◆ Description of the task:
Rewrite each of the items below, changing every occurrence of "Source code" to "Source text" and leaving all other text unaltered.

━━━━━━━━━━━━━━━━━━━━

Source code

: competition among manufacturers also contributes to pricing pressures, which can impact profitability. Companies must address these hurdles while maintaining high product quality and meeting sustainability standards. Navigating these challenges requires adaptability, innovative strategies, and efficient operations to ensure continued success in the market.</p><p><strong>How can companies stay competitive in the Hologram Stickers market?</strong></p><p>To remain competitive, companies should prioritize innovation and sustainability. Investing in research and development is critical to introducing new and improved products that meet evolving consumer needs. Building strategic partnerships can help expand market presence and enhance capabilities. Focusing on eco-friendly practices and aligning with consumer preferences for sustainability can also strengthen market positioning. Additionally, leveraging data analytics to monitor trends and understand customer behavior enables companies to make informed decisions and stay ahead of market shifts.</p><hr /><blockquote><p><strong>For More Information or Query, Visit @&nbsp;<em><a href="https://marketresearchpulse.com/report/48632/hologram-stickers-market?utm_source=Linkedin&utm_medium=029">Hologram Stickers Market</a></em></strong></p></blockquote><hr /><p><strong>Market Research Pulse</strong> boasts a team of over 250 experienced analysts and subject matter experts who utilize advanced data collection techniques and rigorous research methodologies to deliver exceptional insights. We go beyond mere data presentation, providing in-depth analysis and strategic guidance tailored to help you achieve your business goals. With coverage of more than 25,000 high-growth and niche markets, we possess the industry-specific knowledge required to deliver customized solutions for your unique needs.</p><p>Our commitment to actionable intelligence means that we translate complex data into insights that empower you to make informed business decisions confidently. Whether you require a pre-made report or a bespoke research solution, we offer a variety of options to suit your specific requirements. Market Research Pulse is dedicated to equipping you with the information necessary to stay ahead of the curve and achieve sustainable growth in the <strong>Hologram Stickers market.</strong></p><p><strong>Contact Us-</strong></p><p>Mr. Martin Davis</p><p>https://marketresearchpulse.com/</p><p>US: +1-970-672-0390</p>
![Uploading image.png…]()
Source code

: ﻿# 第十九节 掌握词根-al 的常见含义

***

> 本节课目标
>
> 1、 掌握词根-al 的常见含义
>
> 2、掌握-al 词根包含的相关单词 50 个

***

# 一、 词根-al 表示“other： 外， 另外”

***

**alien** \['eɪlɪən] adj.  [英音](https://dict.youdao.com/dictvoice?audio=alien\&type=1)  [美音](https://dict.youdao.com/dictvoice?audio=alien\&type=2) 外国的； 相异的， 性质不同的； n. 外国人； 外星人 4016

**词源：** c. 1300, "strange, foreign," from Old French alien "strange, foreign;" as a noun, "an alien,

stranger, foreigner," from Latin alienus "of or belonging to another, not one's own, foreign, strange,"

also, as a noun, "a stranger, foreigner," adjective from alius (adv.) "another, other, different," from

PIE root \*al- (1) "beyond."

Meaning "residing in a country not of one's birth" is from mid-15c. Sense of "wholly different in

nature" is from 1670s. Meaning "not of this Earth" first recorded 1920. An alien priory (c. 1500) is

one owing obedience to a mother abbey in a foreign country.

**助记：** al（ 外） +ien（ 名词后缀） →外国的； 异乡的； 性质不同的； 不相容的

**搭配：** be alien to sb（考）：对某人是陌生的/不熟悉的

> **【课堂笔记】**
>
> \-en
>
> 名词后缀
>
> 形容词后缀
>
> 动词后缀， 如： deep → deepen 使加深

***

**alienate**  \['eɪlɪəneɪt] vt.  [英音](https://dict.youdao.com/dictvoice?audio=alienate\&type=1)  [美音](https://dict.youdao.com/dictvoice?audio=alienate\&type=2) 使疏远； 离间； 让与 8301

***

━━━━━━━━━━━━━━━━━━━━

◆ Task result:
Source text

: competition among manufacturers also contributes to pricing pressures, which can impact profitability. Companies must address these hurdles while maintaining high product quality and meeting sustainability standards. Navigating these challenges requires adaptability, innovative strategies, and efficient operations to ensure continued success in the market.</p><p><strong>How can companies stay competitive in the Hologram Stickers market?</strong></p><p>To remain competitive, companies should prioritize innovation and sustainability. Investing in research and development is critical to introducing new and improved products that meet evolving consumer needs. Building strategic partnerships can help expand market presence and enhance capabilities. Focusing on eco-friendly practices and aligning with consumer preferences for sustainability can also strengthen market positioning. Additionally, leveraging data analytics to monitor trends and understand customer behavior enables companies to make informed decisions and stay ahead of market shifts.</p><hr /><blockquote><p><strong>For More Information or Query, Visit @&nbsp;<em><a href="https://marketresearchpulse.com/report/48632/hologram-stickers-market?utm_source=Linkedin&utm_medium=029">Hologram Stickers Market</a></em></strong></p></blockquote><hr /><p><strong>Market Research Pulse</strong> boasts a team of over 250 experienced analysts and subject matter experts who utilize advanced data collection techniques and rigorous research methodologies to deliver exceptional insights. We go beyond mere data presentation, providing in-depth analysis and strategic guidance tailored to help you achieve your business goals. With coverage of more than 25,000 high-growth and niche markets, we possess the industry-specific knowledge required to deliver customized solutions for your unique needs.</p><p>Our commitment to actionable intelligence means that we translate complex data into insights that empower you to make informed business decisions confidently. Whether you require a pre-made report or a bespoke research solution, we offer a variety of options to suit your specific requirements. Market Research Pulse is dedicated to equipping you with the information necessary to stay ahead of the curve and achieve sustainable growth in the <strong>Hologram Stickers market.</strong></p><p><strong>Contact Us-</strong></p><p>Mr. Martin Davis</p><p>https://marketresearchpulse.com/</p><p>US: +1-970-672-0390</p>
![Uploading image.png…]()
Source text

: ﻿# 第十九节 掌握词根-al 的常见含义

***

> 本节课目标
>
> 1、 掌握词根-al 的常见含义
>
> 2、掌握-al 词根包含的相关单词 50 个

***

# 一、 词根-al 表示“other： 外， 另外”

***

**alien** \['eɪlɪən] adj.  [英音](https://dict.youdao.com/dictvoice?audio=alien\&type=1)  [美音](https://dict.youdao.com/dictvoice?audio=alien\&type=2) 外国的； 相异的， 性质不同的； n. 外国人； 外星人 4016

**词源：** c. 1300, "strange, foreign," from Old French alien "strange, foreign;" as a noun, "an alien,

stranger, foreigner," from Latin alienus "of or belonging to another, not one's own, foreign, strange,"

also, as a noun, "a stranger, foreigner," adjective from alius (adv.) "another, other, different," from

PIE root \*al- (1) "beyond."

Meaning "residing in a country not of one's birth" is from mid-15c. Sense of "wholly different in

nature" is from 1670s. Meaning "not of this Earth" first recorded 1920. An alien priory (c. 1500) is

one owing obedience to a mother abbey in a foreign country.

**助记：** al（ 外） +ien（ 名词后缀） →外国的； 异乡的； 性质不同的； 不相容的

**搭配：** be alien to sb（考）：对某人是陌生的/不熟悉的

> **【课堂笔记】**
>
> \-en
>
> 名词后缀
>
> 形容词后缀
>
> 动词后缀， 如： deep → deepen 使加深

***

**alienate**  \['eɪlɪəneɪt] vt.  [英音](https://dict.youdao.com/dictvoice?audio=alienate\&type=1)  [美音](https://dict.youdao.com/dictvoice?audio=alienate\&type=2) 使疏远； 离间； 让与 8301

***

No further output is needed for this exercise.